No. 15, 17, 24, 11, 34
- Positions: Defensive back, linebacker

Personal information
- Born: July 13, 1982 (age 44) Trenton, New Jersey, U.S.
- Listed height: 5 ft 10 in (1.78 m)
- Listed weight: 185 lb (84 kg)

Career information
- High school: Hamilton (Hamilton Township, New Jersey)
- College: Fordham
- NFL draft: 2005: undrafted

Career history
- 2005–2007: Hamilton Tiger-Cats
- 2007–2011: Saskatchewan Roughriders
- 2011: BC Lions
- 2012: Calgary Stampeders

Awards and highlights
- 2× Grey Cup champion (2007, 2011); CFL West All-Star (2009);
- Stats at CFL.ca

= Tad Kornegay =

American gridiron football player (born 1982)

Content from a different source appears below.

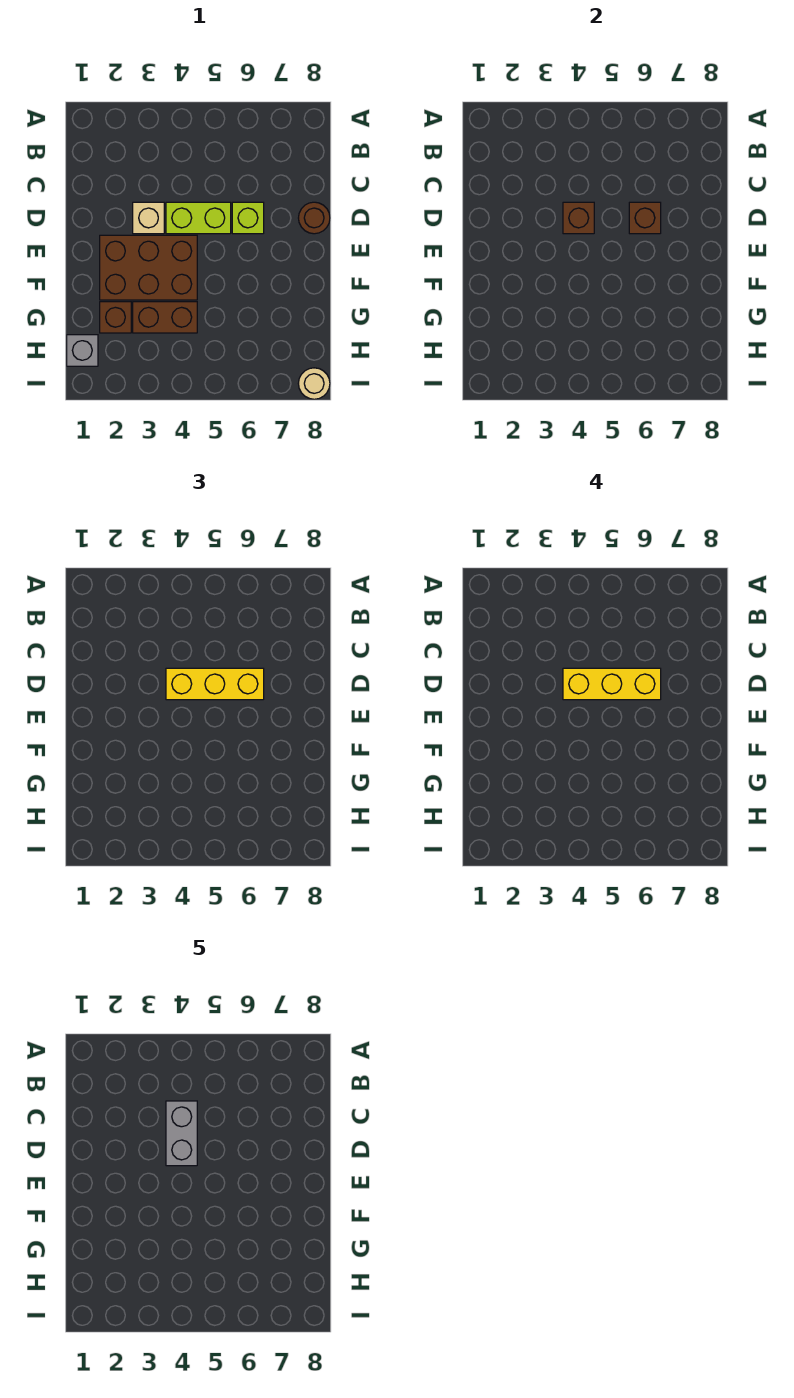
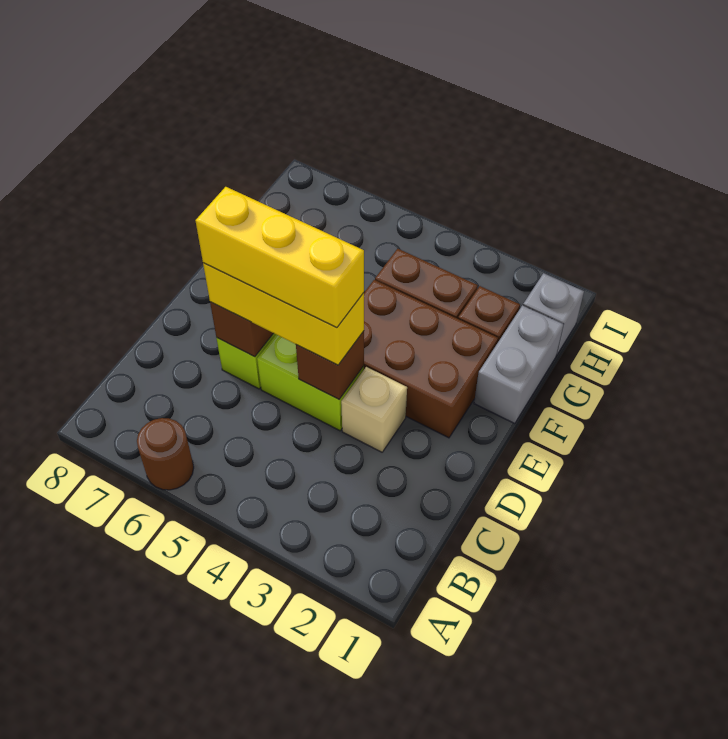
grey 1x2 brick [166,1101,197,1166] -> grey 1x2 brick moved to [474,305,564,424]
brown 1x1 round brick [299,202,330,234] -> brown 1x1 round brick moved to [137,418,194,490]
tan 1x1 round brick [298,368,330,399] -> none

Tad Kornegay (born July 13, 1982) is an American former professional football defensive back who played in the Canadian Football League (CFL) for the Hamilton Tiger-Cats, Saskatchewan Roughriders, BC Lions, and Calgary Stampeders.

==College career==
Kornegay played four years (2001–2004) of college football at Fordham University. In his last season at Fordham, Kornegay was awarded the Vincent T. Lombardi Award as the school's male athlete of the year. He was a first team All Patriot League selection twice, and was a consensus First Team All-American in 2004. He received many other All-American honors after his senior season, including First Team Associated Press, American Football Coaches Association, Walter Camp Division I-AA and Sports Network I-AA. Kornegay was a finalist for the 2004 Buck Buchanan Award, which is given to the Division I-AA Defensive Player of the Year. He finished 14th in the final voting. He was inducted into the Fordham University Athletics Hall of Fame in 2011.

==Professional career==
After his university career was complete, Kornegay signed a free agent contract with the Hamilton Tiger-Cats of the Canadian Football League. During his rookie season with Hamilton (2005), Kornegay dressed for all 18 regular season games and finished the season with 33 tackles, including special teams. In 2006, he played in 14 games and recorded 48 tackles and had his first career CFL interception.

Prior to the 2007 season, Kornegay was traded to the Saskatchewan Roughriders in exchange for Thyron Anderson and Jason French and played a key role in the Roughriders' 2007 Grey Cup Championship.

He was released by the Riders on July 20, 2011, and was later signed to the practice roster of the BC Lions on July 30, 2011. He would go on to start at defensive halfback for the final 13 regular season games of the season in addition to the West Final and Grey Cup. He won his second championship after the Lions won the 99th Grey Cup, but he was released during the off-season on January 16, 2012. On July 20, 2012, the Calgary Stampeders signed Kornegay. Calgary released Kornegay in January 2013.

Kornegay signed a one-day contract with the Saskatchewan Roughriders, as announced on August 26, 2014, by the Roughriders, so he could officially retire from the CFL while playing for the team he has been with for the majority of his CFL career.